第七十七話 翼
フーレンの家は非常に粗末で小屋のようなものであった。白い人たちは魔法使いであるフーレンを恐れており、モクラス山脈の外側へ遠征するまでは、近所に住んでいようと姿も見たことがないという者がほとんどであった。魔力を持つ鳥フェアレが側にいる以外は天涯孤独で、何からも疎外されていたフーレンを見出し、力になってほしいと説得したのはフィレックであった。
広場での演説を成功裏に終えた翌日、フィレックはフーレンの家を訪ねた。あの決戦の日から5日間も家から出ていないとも聞く。再度の出発に際してまた説得したいという思いもあったが、何よりただ心配であった。
「フーレン、私だ。入るぞ」
たてつけが悪い扉を殴るように開けてフーレンを探す。居間と台所にはいなかった。
(まだ休んでいるのだろうか)
そう考えながら寝室をのぞくと、フーレンは寝台から身体を起こし座った状態で窓の外を見ていた。窓を開け放ちボロボロの外套のような上着を肩にかけている。
「フーレン、いたのか。具合はどうだ? 食事はとっているのか?」
まったく反応しない。ケーワイドに手ひどい目にあったのだから無理もない。口元が何かで汚れている。食事はしているようだ。

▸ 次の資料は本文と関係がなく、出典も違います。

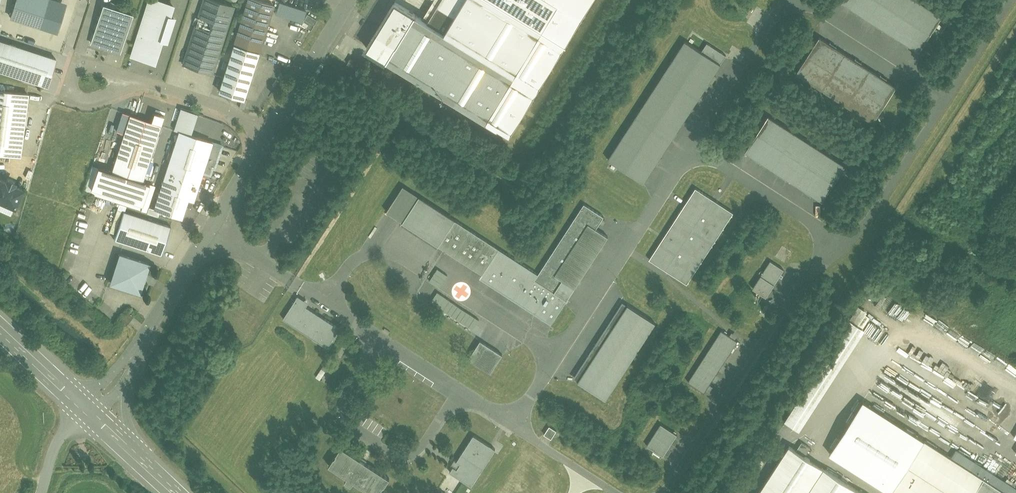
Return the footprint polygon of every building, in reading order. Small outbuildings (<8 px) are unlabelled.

「話すのがつらければ構わないが、今の魔力の状態を教えてくれるか? フーレンの魔力の源は翼なのだろう?」
しばらくフーレンは無言であったが、一言ポツリと、
「…翼……」
とつぶやいた。そのか細い声が胸に刺さり、フィレックは慰めようとフーレンの肩に触れた。するとフーレンは上着の内側から真っ白い右翼を広げ、そしてゆっくり左翼も広げた。
「な…、何? どういう…」
トゥライト平原でケーワイドに切り落とされたはずの左翼が生えていたのだ。
「良かった、また生えるものだったのか。それにしても早いな」
フィレックはホッと安堵し、フーレンの新しい左翼をまじまじと観察した。しかし右翼とは明らかに色が違い、羽そのものが淡い緑色に発光していた。この色には見覚えがある。ふと床を見ると、フーレンの左翼と同じ色をした小さな羽が寝台の脇に落ちていた。
「この羽はフェアレの…」
フーレンが冷たい目でこちらを見た。全身の血が凍りそうだ。
(フーレンの口元の汚れはなんだ? フェアレはどこにいる? なぜフェアレと同じ色の翼がフーレンに生えているんだ?)
「フーレン……、フェアレを食ったのか?」
恐る恐るそう問うと、フーレンはうつむいて、
「魔力を元に戻すには、これしか……」
と言ったきり微動だにしなくなってしまった。
(ああ、なんてことだ。鳥の肉ぐらい誰だって食う。しかしずっと自分の側にいた相棒のような存在を自ら捕らえ食らうとは…!)
フーレンにそっと手を伸ばし、荒れ放題の白い髪をかき上げると、フーレンはほんの少し眉をゆがめていた。口元の汚れはフェアレの血なのであろう。フィレックはフーレンに口づけし、そのまま汚れをゆっくり丁寧になめとった。開いたままの窓から乾いた風が容赦なく入ってくる。フィレックは顔を離したが、フーレンの表情は変化がないままだった。
「フーレン、すまない……」
次の出発についての覚え書きを枕元に置いて、フィレックはフーレンの家から逃げるように出ていった。